Tuve stared at her, looked at Dashee, a question on his face.
Dashee said, “We don’t do it. Don’t take white people down that trail. They are not initiated. They don’t know the prayers to say, don’t know what Masaw told us to do. If they go down for the wrong reason, with the wrong spirit, a Two Heart will make them fall.”
Craig looked surprised, then interested. “Masaw? Who’s that?”
Tuve ignored the question.
Dashee looked at Chee.
Chee shrugged. “I’m not a Hopi, you know, but we Navajos understand that Masaw is their Guardian Spirit of the Underworld. Sometimes he’s called Skeleton Man or Death Man because he taught the Hopis not to be afraid to die. Anyway, after the Hopis came up to the Earth Surface World, they say God made him sort of their guardian if I’ve got it right. And the Two Hearts are the sort of people who didn’t quite make the transition from what they were in the underworld into the human form. Didn’t get rid of the evil. Still have an extra animal heart. Sort of like the witches you white people talk about.”

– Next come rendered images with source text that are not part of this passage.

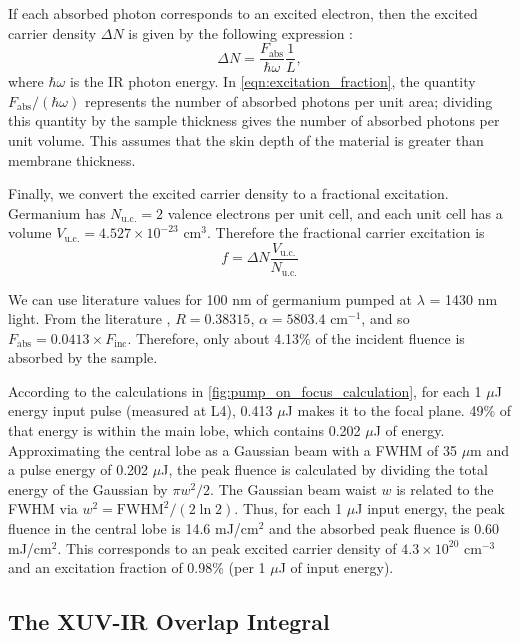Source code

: If each absorbed photon corresponds to an excited electron, then the excited carrier density $\Delta N$ is given by the following expression \cite{cushingDifferentiatingPhotoexcitedCarrier2019}:
\begin{equation}
\Delta N = \frac{F_{\text{abs}}}{\hbar \omega} \frac{1}{L},
\label{eqn:excitation_fraction}
\end{equation}
where $\hbar \omega$ is the IR photon energy. In \cref{eqn:excitation_fraction}, the quantity $F_{\text{abs}} / (\hbar \omega)$ represents the number of absorbed photons per unit area; dividing this quantity by the sample thickness gives the number of absorbed photons per unit volume. This assumes that the skin depth of the material is greater than membrane thickness.

Finally, we convert the excited carrier density to a fractional excitation. Germanium has $N_{\text{u.c.}}=2$ valence electrons per unit cell, and each unit cell has a volume $V_{\text{u.c.}}=4.527 \times 10^{-23} \text{ cm}^{3}$. Therefore the fractional carrier excitation is
\begin{equation}
f = \Delta N \frac{V_{\text{u.c.}}}{N_{\text{u.c.}}}
\end{equation}

We can use literature values for 100 nm of germanium pumped at $\lambda$ = 1430 nm light. From the literature \cite{nunleyOpticalConstantsGermanium2016}, $R = 0.38315$, $\alpha = 5803.4 \text{ cm}^{-1}$, and so $F_{\text{abs}} = 0.0413 \times F_{\text{inc}}$. Therefore, only about 4.13\% of the incident fluence is absorbed by the sample.

According to the calculations in \cref{fig:pump_on_focus_calculation}, for each 1 $\mu$J energy input pulse (measured at L4), 0.413 $\mu$J makes it to the focal plane. 49\% of that energy is within the main lobe, which contains 0.202 $\mu$J of energy. Approximating the central lobe as a Gaussian beam with a FWHM of 35 $\mu$m and a pulse energy of 0.202 $\mu$J, the peak fluence is calculated by dividing the total energy of the Gaussian by $\pi w^2/2$. The Gaussian beam waist $w$ is related to the FWHM via $w^2 = \text{FWHM}^2 / (2 \ln 2)$. Thus, for each 1 $\mu$J input energy, the peak fluence in the central lobe is 14.6 mJ/cm$^2$ and the absorbed peak fluence is 0.60 mJ/cm$^2$. This corresponds to an peak excited carrier density of $4.3 \times 10^{20} \text{ cm}^{-3}$ and an excitation fraction of 0.98\% (per 1 $\mu$J of input energy).

\subsection{The XUV-IR Overlap Integral}

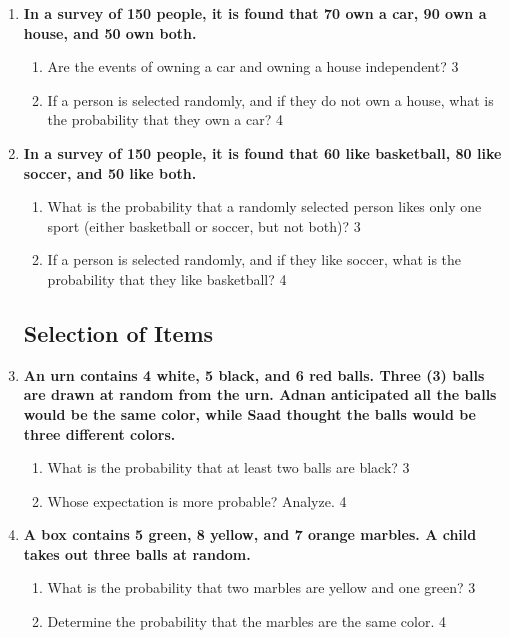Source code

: \documentclass[a4paper,oneside, margin=1.4in]{book}
\begin{document}
\begin{enumerate}
\item  
  \textbf{In a survey of 150 people, it is found that 70 own a car, 90 own a house, and 50 own both.}  

  \begin{enumerate}  
    \item  
    	Are the events of owning a car and owning a house independent?  \hfill 3  
    \item  
    	If a person is selected randomly, and if they do not own a house, what is the probability that they own a car? \hfill 4  
  \end{enumerate}  
  
  \item  
  \textbf{In a survey of 150 people, it is found that 60 like basketball, 80 like soccer, and 50 like both.}  

  \begin{enumerate}  
    \item  
    	What is the probability that a randomly selected person likes only one sport (either basketball or soccer, but not both)? \hfill 3  
    \item  
    	If a person is selected randomly, and if they like soccer, what is the probability that they like basketball? \hfill 4  
  \end{enumerate}  


\subsection{Selection of Items}

 \item
	  \textbf{An urn contains 4 white, 5 black, and 6 red balls. Three (3) balls are drawn at random from the urn. Adnan anticipated all the balls would be the same color, while Saad thought the balls would be three different colors.} 
  
  \begin{enumerate}
    \item  
	What is the probability that at least two balls are black? \hfill 3
    \item
	Whose expectation is more probable? Analyze.  \hfill 4
  \end{enumerate}
  
   \item
	  \textbf{A box contains 5 green, 8 yellow, and 7 orange marbles. A child takes out three balls at random.} 
  
  \begin{enumerate}
    \item  
	What is the probability that two marbles are yellow and one green? \hfill 3
    \item
	Determine the probability that the marbles are the same color. \hfill 4
  \end{enumerate}
  

\end{enumerate}
\end{document}
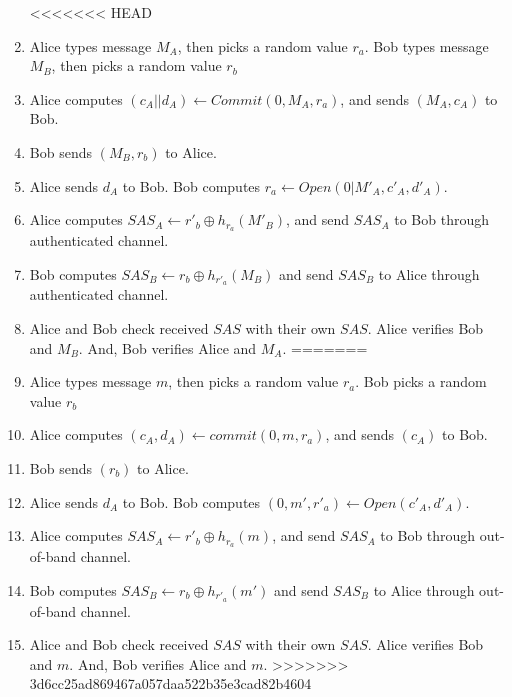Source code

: \begin{enumerate}
<<<<<<< HEAD
\item Alice types message $M_A$, then picks a random value $r_a$. Bob types message $M_B$, then picks a random value $r_b$
\item Alice computes $(c_A||d_A) \leftarrow Commit(0,M_A,r_a)$, and sends $(M_A,c_A)$ to Bob.
\item Bob sends $(M_B,r_b)$ to Alice.
\item Alice sends $d_A$ to Bob. Bob computes $r_a \leftarrow Open(0|M'_A,c'_A,d'_A)$. 
\item Alice computes $SAS_A \leftarrow r'_b \oplus h_{r_a}(M'_B)$, and send $SAS_A$ to Bob through authenticated channel. 
\item Bob computes $SAS_B \leftarrow r_b \oplus h_{r'_a}(M_B)$ and send $SAS_B$ to Alice through authenticated channel. 
\item Alice and Bob check received $SAS$ with their own $SAS$. Alice verifies Bob and $M_B$. And, Bob verifies Alice and $M_A$.
=======
\item Alice types message $m$, then picks a random value $r_a$. Bob  picks a random value $r_b$
\item Alice computes $(c_A,d_A) \leftarrow commit(0,m,r_a)$, and sends $(c_A)$ to Bob.
\item Bob sends $(r_b)$ to Alice.
\item Alice sends $d_A$ to Bob. Bob computes $(0,m',r'_a) \leftarrow Open(c'_A,d'_A)$. 
\item Alice computes $SAS_A \leftarrow r'_b \oplus h_{r_a}(m)$, and send $SAS_A$ to Bob through out-of-band channel. 
\item Bob computes $SAS_B \leftarrow r_b \oplus h_{r'_a}(m')$ and send $SAS_B$ to Alice through out-of-band channel. 
\item Alice and Bob check received $SAS$ with their own $SAS$. Alice verifies Bob and $m$. And, Bob verifies Alice and $m$.
>>>>>>> 3d6cc25ad869467a057daa522b35e3cad82b4604
\end{enumerate}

“Or like the witches Navajos call Skinwalkers,” Dashee said, with a sardonic glance at Chee.
“Actually, we call them Long Lookers,” Chee said, looking slightly apologetic. “And we have several versions of them.”
“I think the rain’s finished here for now,” Dashee said, trying to change the subject. “Moving over to the Checkerboard Reservation.”
“One more question,” Chee said. “Mr. Tuve, who was that man who came to see you this morning?”
“I don’t know him. He said his name was Jim Belshaw, and he said he wanted to know about getting me out of jail. And he wanted to talk to me about the diamond. He said he would come back later to get me out.”
Tuve nodded toward Craig, who was watching this exchange. “I thought maybe this lady here sent him. She could tell you about him.”
“I didn’t send him,” Craig said, looking startled and flustered. She glanced at Chee, a questioning look.
“Oh,” Tuve said. “That seems funny.”
She looked at Chee. “One of your people?”
“Not us,” Chee said. “I don’t know who he was. Neither did the court clerk.”
“Well, anyway, then,” Craig said to Tuve. “If you can’t take me down the Salt Trail—and I really don’t want to bother your Two Hearts—then we’ll just get down there another way.”
Chee noticed that she was smiling at Tuve as she said it.
9
The thunderstorm was gone from Gallup now, drifting away to bestow its blessing wherever the wind or Pueblo rain dances took it. One of Billy Tuve’s numerous uncles had arrived to give him a ride back to Shungopovi on Second Mesa. Chee watched Joanna Craig chatting with Tuve, a conversation he didn’t manage to overhear, and then giving him his instructions on the requirements of those free on bond. Chee gave Craig his police card and a request that she stay in touch. Then Dashee led the way out into the hotel parking lot to Chee’s car.
“Look at it,” Dashee said. “Clean. Didn’t recognize it. I never saw it like that before. You can even make out that Navajo Nation symbol on the door.”
“Get in, Cowboy,” Chee said. “Let’s get something to eat.”
“And decide what to do,” Dashee said. “What’d you think of that Craig woman?”
“How about you?” Chee said. “I noticed you were being uncharacteristically polite. I mean, hopping up and rushing over to get her purse and hand it to her.”
“It was heavy,” Dashee said.
“Yeah,” Chee said. “I thought it would be. The way it looked.”
“Maybe she’s carrying a super makeup outfit, or a really old-fashioned cell telephone, or”—Dashee gave Chee a sidewise look—“maybe a pistol?”
“The pistol occurred to me,” Chee said. “She’s from the East, you know. A lot of Easterners worry about you Indians.”
“Hey!” Dashee said. “We Hopis are the peaceful ones. You Navajos were the hostiles. And you were showing it again today.”
“What do you mean by that?”
“You wouldn’t let us eat lunch with Ms. Craig there at the hotel. So we just sat there in the chair and watched them eat.”
“Good point,” Chee said. “That wasn’t very smart.” He turned his clean, rain-washed car into the Bob’s Diner parking lot.
While they dined they agreed on several other points.
For one, Tuve would win no prizes for intellectual brilliance. His story about swapping his shovel for the diamond was not going to sound likely to a jury.